As a façade it abstracts the service implementation from the service consumer ie if the API is my\savingsaccount\1\balance, the consumer of that service need not be aware that the implementation is Cobol on an IBM Mainframe or cached data on Redis, nor should the consumer care so long as the information about the requested account balance is returned within expectations (the “contract”). As a façade, the API Gateway abstracts the “what” do you want from the “how” it is provided. In this sense it acts as a router and may leverage a protocol converter, abstracting the business service from the technical implementation.

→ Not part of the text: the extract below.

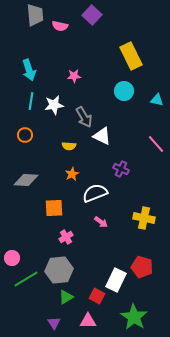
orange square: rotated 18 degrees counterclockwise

As an entry point, the Gateway protects the service provider from unauthorized access by ensuring only authenticated requests are made, facilitating authorization by associating authenticated requests with specific trusted profile tokens that can then be used by the service implementation ie if the API is my\savingsaccount\1\balance, the gateway may route the request based on the associated token, no token for “savings account”= no routing to service implementation, but the decision on whether the authenticated requestor is allowed to see the balance for account “1” is the responsibility of the service implementation (either by evaluating each request or by providing finer-grained authorization tokens to be returned by the authentication service to the API gateway). The API Gateway entry point may also provide protection against threats such as DDoS and code injection both directly, and in conjunction with underlying firewall and load balancing capabilities.
The API Gateway should also provide information for monitoring and analytics so as to allow an over-arching API management capability to provide API contract and SLA management.

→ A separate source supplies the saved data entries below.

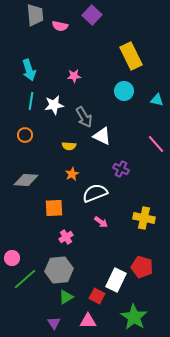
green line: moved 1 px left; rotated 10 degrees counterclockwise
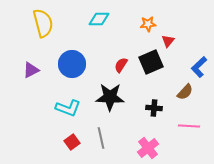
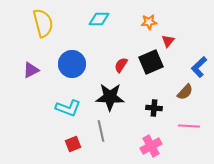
orange star: moved 1 px right, 2 px up
gray line: moved 7 px up
red square: moved 1 px right, 2 px down; rotated 14 degrees clockwise
pink cross: moved 3 px right, 2 px up; rotated 10 degrees clockwise
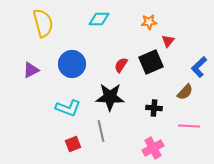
pink cross: moved 2 px right, 2 px down
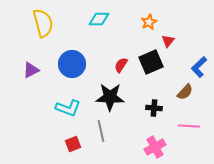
orange star: rotated 21 degrees counterclockwise
pink cross: moved 2 px right, 1 px up
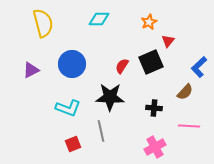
red semicircle: moved 1 px right, 1 px down
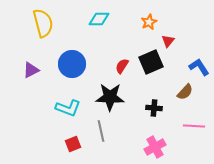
blue L-shape: rotated 100 degrees clockwise
pink line: moved 5 px right
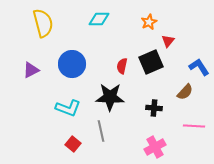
red semicircle: rotated 21 degrees counterclockwise
red square: rotated 28 degrees counterclockwise
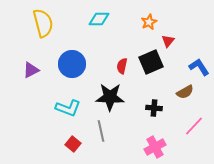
brown semicircle: rotated 18 degrees clockwise
pink line: rotated 50 degrees counterclockwise
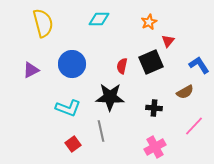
blue L-shape: moved 2 px up
red square: rotated 14 degrees clockwise
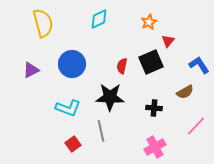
cyan diamond: rotated 25 degrees counterclockwise
pink line: moved 2 px right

API Gateway is a unique entry point for clients to consume the API services which are deployed in the backend systems. You can imagine yourself going to Pub. Bouncer, in this case, is API GW, and accessing drinks once you get inside is representations of API services. (if it's of so bad example to compare, just ignore this).
However, coming back to the core part of API GW. Authentication, Security, Traffic control, Logging.
* Protects the backend services. Only authorized clients will get access.
* GW will help you manage this depends on how you want to protect the service.
* Spike arrest, Quota limit, Concurrentratelimt
* GW will help you to manage role-based access
* Administrator, Deployer, Monitor
* GW will help to manage routing, composition and protocol translation
* It depends on which GW you are going to make use of and to what scale.
* We have both Apigee and CA7
* Apigee is in AWS Cloud facing the internet, intranet and extranet traffic
* Whereas CA is appliance version and just at on-premise.
* So, it depends on your need and the features of each GW vary. Products like Apigee will give you the flexibility to define env (Trial, Test, Prod) and Productization is a great feature too.
API Gateway provides a centralized control centre for API provisioning. It faciliates standard ways for securities, service policy, logging etc application. When number of APIs are large, this much reduce development effort and promot standardization of common practice
This is answered on numerous external referenced articles, specifically this one in Developer Zone( see reference): "An API gateway provides a single, unified API entry point across one or more internal APIs.They typically layer rate limiting and security, as well. An API Gateway can help provide a unified entry point for external consumers, independent of the number and composition of internal microservices." The key is understanding the need to decouple the external consumer from the internal microservice using an architectural concept called "proxy", which is simply providing an independent way of getting to the data that is not directly coupled to a microservice. There are downsides as well, one of which is separately maintaining the set of API proxies on an API Gateway in addition to maintaining the portfolio of microservices. See the following article for a good summary of positives/negatives:
Reference: dzone.com
Note: These are my personal views from an architecture perspective.